You might also be given a screenshot of a web page that you have already built, and asked to
update it to look more like the reference image.
- Make sure the app looks exactly like the screenshot.
- Pay close attention to background color, text color, font size, font family,
padding, margin, border, etc. Match the colors and sizes exactly.
- Use the exact text from the screenshot.
- Do not add comments in the code such as "<!-- Add other navigation links as needed -->" and "<!-- ... other news items ... -->" in place of writing the full code. WRITE THE FULL CODE.
- Repeat elements as needed to match the screenshot. For example, if there are 15 items, the code should have 15 items. DO NOT LEAVE comments like "<!-- Repeat for each news item -->" or bad things will happen.
- For images, use placeholder images from https://placehold.co and include a detailed description of the image in the alt text so that an image generation AI can generate the image later.
In terms of libraries,
- Use this script to include Tailwind: <script src="https://cdn.tailwindcss.com"></script>
- You can use Google Fonts
- Font Awesome for icons: <link rel="stylesheet" href="https://cdnjs.cloudflare.com/ajax/libs/font-awesome/5.15.3/css/all.min.css"></link>
Return only the full code in <html></html> tags.
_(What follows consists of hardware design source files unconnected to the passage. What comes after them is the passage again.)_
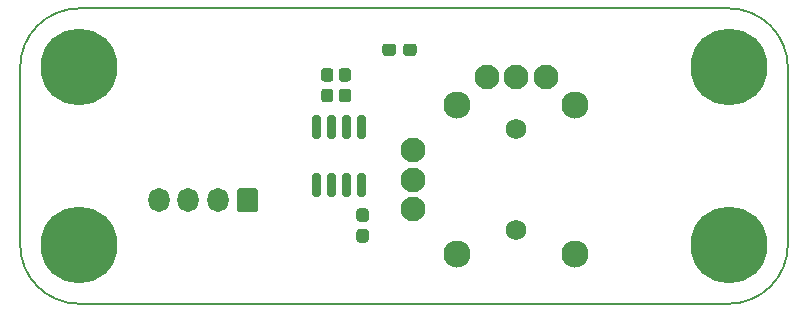
<source format=gbr>
%TF.GenerationSoftware,KiCad,Pcbnew,(5.1.6)-1*%
%TF.CreationDate,2021-04-13T16:40:33+02:00*%
%TF.ProjectId,11_Joystick,31315f4a-6f79-4737-9469-636b2e6b6963,rev?*%
%TF.SameCoordinates,Original*%
%TF.FileFunction,Soldermask,Top*%
%TF.FilePolarity,Negative*%
%FSLAX46Y46*%
G04 Gerber Fmt 4.6, Leading zero omitted, Abs format (unit mm)*
G04 Created by KiCad (PCBNEW (5.1.6)-1) date 2021-04-13 16:40:33*
%MOMM*%
%LPD*%
G01*
G04 APERTURE LIST*
%TA.AperFunction,Profile*%
%ADD10C,0.150000*%
%TD*%
%ADD11C,1.750000*%
%ADD12C,2.300000*%
%ADD13C,2.100000*%
%ADD14C,0.900000*%
%ADD15C,6.500000*%
%ADD16O,1.800000X2.050000*%
G04 APERTURE END LIST*
D10*
X140000000Y-130000000D02*
X195000000Y-130000000D01*
X195000000Y-130000000D02*
G75*
G02*
X200000000Y-135000000I0J-5000000D01*
G01*
X200000000Y-150000000D02*
G75*
G02*
X195000000Y-155000000I-5000000J0D01*
G01*
X140000000Y-155000000D02*
G75*
G02*
X135000000Y-150000000I0J5000000D01*
G01*
X135000000Y-135000000D02*
G75*
G02*
X140000000Y-130000000I5000000J0D01*
G01*
X135000000Y-150000000D02*
X135000000Y-135000000D01*
X195000000Y-155000000D02*
X140000000Y-155000000D01*
X200000000Y-135000000D02*
X200000000Y-150000000D01*
D11*
%TO.C,U2*%
X177000000Y-148800000D03*
X177000000Y-140200000D03*
D12*
X172000000Y-138175000D03*
X172000000Y-150825000D03*
X182000000Y-150825000D03*
X182000000Y-138175000D03*
D13*
X179500000Y-135770000D03*
X177000000Y-135770000D03*
X174500000Y-135770000D03*
X168270000Y-147000000D03*
X168270000Y-142000000D03*
X168270000Y-144500000D03*
%TD*%
D14*
%TO.C,H3*%
X196697056Y-148302944D03*
X195000000Y-147600000D03*
X193302944Y-148302944D03*
X192600000Y-150000000D03*
X193302944Y-151697056D03*
X195000000Y-152400000D03*
X196697056Y-151697056D03*
X197400000Y-150000000D03*
D15*
X195000000Y-150000000D03*
%TD*%
D14*
%TO.C,H1*%
X141697056Y-133302944D03*
X140000000Y-132600000D03*
X138302944Y-133302944D03*
X137600000Y-135000000D03*
X138302944Y-136697056D03*
X140000000Y-137400000D03*
X141697056Y-136697056D03*
X142400000Y-135000000D03*
D15*
X140000000Y-135000000D03*
%TD*%
D14*
%TO.C,H2*%
X196697056Y-133302944D03*
X195000000Y-132600000D03*
X193302944Y-133302944D03*
X192600000Y-135000000D03*
X193302944Y-136697056D03*
X195000000Y-137400000D03*
X196697056Y-136697056D03*
X197400000Y-135000000D03*
D15*
X195000000Y-135000000D03*
%TD*%
D14*
%TO.C,H4*%
X141697056Y-148302944D03*
X140000000Y-147600000D03*
X138302944Y-148302944D03*
X137600000Y-150000000D03*
X138302944Y-151697056D03*
X140000000Y-152400000D03*
X141697056Y-151697056D03*
X142400000Y-150000000D03*
D15*
X140000000Y-150000000D03*
%TD*%
%TO.C,C1*%
G36*
G01*
X161262500Y-137950000D02*
X160737500Y-137950000D01*
G75*
G02*
X160475000Y-137687500I0J262500D01*
G01*
X160475000Y-137062500D01*
G75*
G02*
X160737500Y-136800000I262500J0D01*
G01*
X161262500Y-136800000D01*
G75*
G02*
X161525000Y-137062500I0J-262500D01*
G01*
X161525000Y-137687500D01*
G75*
G02*
X161262500Y-137950000I-262500J0D01*
G01*
G37*
G36*
G01*
X161262500Y-136200000D02*
X160737500Y-136200000D01*
G75*
G02*
X160475000Y-135937500I0J262500D01*
G01*
X160475000Y-135312500D01*
G75*
G02*
X160737500Y-135050000I262500J0D01*
G01*
X161262500Y-135050000D01*
G75*
G02*
X161525000Y-135312500I0J-262500D01*
G01*
X161525000Y-135937500D01*
G75*
G02*
X161262500Y-136200000I-262500J0D01*
G01*
G37*
%TD*%
%TO.C,J1*%
G36*
G01*
X155150000Y-145489706D02*
X155150000Y-147010294D01*
G75*
G02*
X154885294Y-147275000I-264706J0D01*
G01*
X153614706Y-147275000D01*
G75*
G02*
X153350000Y-147010294I0J264706D01*
G01*
X153350000Y-145489706D01*
G75*
G02*
X153614706Y-145225000I264706J0D01*
G01*
X154885294Y-145225000D01*
G75*
G02*
X155150000Y-145489706I0J-264706D01*
G01*
G37*
D16*
X151750000Y-146250000D03*
X149250000Y-146250000D03*
X146750000Y-146250000D03*
%TD*%
%TO.C,R1*%
G36*
G01*
X162237500Y-135050000D02*
X162762500Y-135050000D01*
G75*
G02*
X163025000Y-135312500I0J-262500D01*
G01*
X163025000Y-135937500D01*
G75*
G02*
X162762500Y-136200000I-262500J0D01*
G01*
X162237500Y-136200000D01*
G75*
G02*
X161975000Y-135937500I0J262500D01*
G01*
X161975000Y-135312500D01*
G75*
G02*
X162237500Y-135050000I262500J0D01*
G01*
G37*
G36*
G01*
X162237500Y-136800000D02*
X162762500Y-136800000D01*
G75*
G02*
X163025000Y-137062500I0J-262500D01*
G01*
X163025000Y-137687500D01*
G75*
G02*
X162762500Y-137950000I-262500J0D01*
G01*
X162237500Y-137950000D01*
G75*
G02*
X161975000Y-137687500I0J262500D01*
G01*
X161975000Y-137062500D01*
G75*
G02*
X162237500Y-136800000I262500J0D01*
G01*
G37*
%TD*%
%TO.C,R2*%
G36*
G01*
X165675000Y-133762500D02*
X165675000Y-133237500D01*
G75*
G02*
X165937500Y-132975000I262500J0D01*
G01*
X166562500Y-132975000D01*
G75*
G02*
X166825000Y-133237500I0J-262500D01*
G01*
X166825000Y-133762500D01*
G75*
G02*
X166562500Y-134025000I-262500J0D01*
G01*
X165937500Y-134025000D01*
G75*
G02*
X165675000Y-133762500I0J262500D01*
G01*
G37*
G36*
G01*
X167425000Y-133762500D02*
X167425000Y-133237500D01*
G75*
G02*
X167687500Y-132975000I262500J0D01*
G01*
X168312500Y-132975000D01*
G75*
G02*
X168575000Y-133237500I0J-262500D01*
G01*
X168575000Y-133762500D01*
G75*
G02*
X168312500Y-134025000I-262500J0D01*
G01*
X167687500Y-134025000D01*
G75*
G02*
X167425000Y-133762500I0J262500D01*
G01*
G37*
%TD*%
%TO.C,R3*%
G36*
G01*
X164262500Y-148075000D02*
X163737500Y-148075000D01*
G75*
G02*
X163475000Y-147812500I0J262500D01*
G01*
X163475000Y-147187500D01*
G75*
G02*
X163737500Y-146925000I262500J0D01*
G01*
X164262500Y-146925000D01*
G75*
G02*
X164525000Y-147187500I0J-262500D01*
G01*
X164525000Y-147812500D01*
G75*
G02*
X164262500Y-148075000I-262500J0D01*
G01*
G37*
G36*
G01*
X164262500Y-149825000D02*
X163737500Y-149825000D01*
G75*
G02*
X163475000Y-149562500I0J262500D01*
G01*
X163475000Y-148937500D01*
G75*
G02*
X163737500Y-148675000I262500J0D01*
G01*
X164262500Y-148675000D01*
G75*
G02*
X164525000Y-148937500I0J-262500D01*
G01*
X164525000Y-149562500D01*
G75*
G02*
X164262500Y-149825000I-262500J0D01*
G01*
G37*
%TD*%
%TO.C,U1*%
G36*
G01*
X163730000Y-139000000D02*
X164080000Y-139000000D01*
G75*
G02*
X164255000Y-139175000I0J-175000D01*
G01*
X164255000Y-140875000D01*
G75*
G02*
X164080000Y-141050000I-175000J0D01*
G01*
X163730000Y-141050000D01*
G75*
G02*
X163555000Y-140875000I0J175000D01*
G01*
X163555000Y-139175000D01*
G75*
G02*
X163730000Y-139000000I175000J0D01*
G01*
G37*
G36*
G01*
X162460000Y-139000000D02*
X162810000Y-139000000D01*
G75*
G02*
X162985000Y-139175000I0J-175000D01*
G01*
X162985000Y-140875000D01*
G75*
G02*
X162810000Y-141050000I-175000J0D01*
G01*
X162460000Y-141050000D01*
G75*
G02*
X162285000Y-140875000I0J175000D01*
G01*
X162285000Y-139175000D01*
G75*
G02*
X162460000Y-139000000I175000J0D01*
G01*
G37*
G36*
G01*
X161190000Y-139000000D02*
X161540000Y-139000000D01*
G75*
G02*
X161715000Y-139175000I0J-175000D01*
G01*
X161715000Y-140875000D01*
G75*
G02*
X161540000Y-141050000I-175000J0D01*
G01*
X161190000Y-141050000D01*
G75*
G02*
X161015000Y-140875000I0J175000D01*
G01*
X161015000Y-139175000D01*
G75*
G02*
X161190000Y-139000000I175000J0D01*
G01*
G37*
G36*
G01*
X159920000Y-139000000D02*
X160270000Y-139000000D01*
G75*
G02*
X160445000Y-139175000I0J-175000D01*
G01*
X160445000Y-140875000D01*
G75*
G02*
X160270000Y-141050000I-175000J0D01*
G01*
X159920000Y-141050000D01*
G75*
G02*
X159745000Y-140875000I0J175000D01*
G01*
X159745000Y-139175000D01*
G75*
G02*
X159920000Y-139000000I175000J0D01*
G01*
G37*
G36*
G01*
X159920000Y-143950000D02*
X160270000Y-143950000D01*
G75*
G02*
X160445000Y-144125000I0J-175000D01*
G01*
X160445000Y-145825000D01*
G75*
G02*
X160270000Y-146000000I-175000J0D01*
G01*
X159920000Y-146000000D01*
G75*
G02*
X159745000Y-145825000I0J175000D01*
G01*
X159745000Y-144125000D01*
G75*
G02*
X159920000Y-143950000I175000J0D01*
G01*
G37*
G36*
G01*
X161190000Y-143950000D02*
X161540000Y-143950000D01*
G75*
G02*
X161715000Y-144125000I0J-175000D01*
G01*
X161715000Y-145825000D01*
G75*
G02*
X161540000Y-146000000I-175000J0D01*
G01*
X161190000Y-146000000D01*
G75*
G02*
X161015000Y-145825000I0J175000D01*
G01*
X161015000Y-144125000D01*
G75*
G02*
X161190000Y-143950000I175000J0D01*
G01*
G37*
G36*
G01*
X162460000Y-143950000D02*
X162810000Y-143950000D01*
G75*
G02*
X162985000Y-144125000I0J-175000D01*
G01*
X162985000Y-145825000D01*
G75*
G02*
X162810000Y-146000000I-175000J0D01*
G01*
X162460000Y-146000000D01*
G75*
G02*
X162285000Y-145825000I0J175000D01*
G01*
X162285000Y-144125000D01*
G75*
G02*
X162460000Y-143950000I175000J0D01*
G01*
G37*
G36*
G01*
X163730000Y-143950000D02*
X164080000Y-143950000D01*
G75*
G02*
X164255000Y-144125000I0J-175000D01*
G01*
X164255000Y-145825000D01*
G75*
G02*
X164080000Y-146000000I-175000J0D01*
G01*
X163730000Y-146000000D01*
G75*
G02*
X163555000Y-145825000I0J175000D01*
G01*
X163555000Y-144125000D01*
G75*
G02*
X163730000Y-143950000I175000J0D01*
G01*
G37*
%TD*%
M02*

</source>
Do not include markdown "```" or "```html" at the start or end.
这个提示词让GPT4成为Tailwind developer,然后通过用户提供的screenshots去生成代码,使用tailwind、HTML、JS来生成页面,然后强调了样式细节要尽量与图片相同,最后说了,如果要用Tailwind,需要引入的cdn url等。
就这个提示词,就可以生成图片了。
当然,这里还有一个技巧,就是页面中,需要有图片资源的地方,使用了https://placehold.co服务,我看这个服务,是专门用于展示默认图片的。
生成完code后,就通过BeautifulSoup将生成code中的img都提取出来,基于img中的alt作为新的提示词,使用DALL3去生成相关的图片,相关代码如下:
async def generate_image(prompt, api_key):
client = AsyncOpenAI(api_key=api_key)
image_params = {
"model": "dall-e-3",
"quality": "standard",
"style": "natural",
"n": 1,
"size": "1024x1024",
"prompt": prompt,
}
res = await client.images.generate(**image_params)
return res.data[0].url
因为整个过程需要一定的时间,所以使用了websocket.send_json方法将进行在哪一步实时发送给frontend,从而让用户感知到程序还在正常执行。
await websocket.send_json({"type": "setCode", "value": updated_html})
await websocket.send_json(
{"type": "status", "value": "Code generation complete."}
)
结尾
以上就是项目的核心了,只能说OPENAI的GPT4确实功能强大。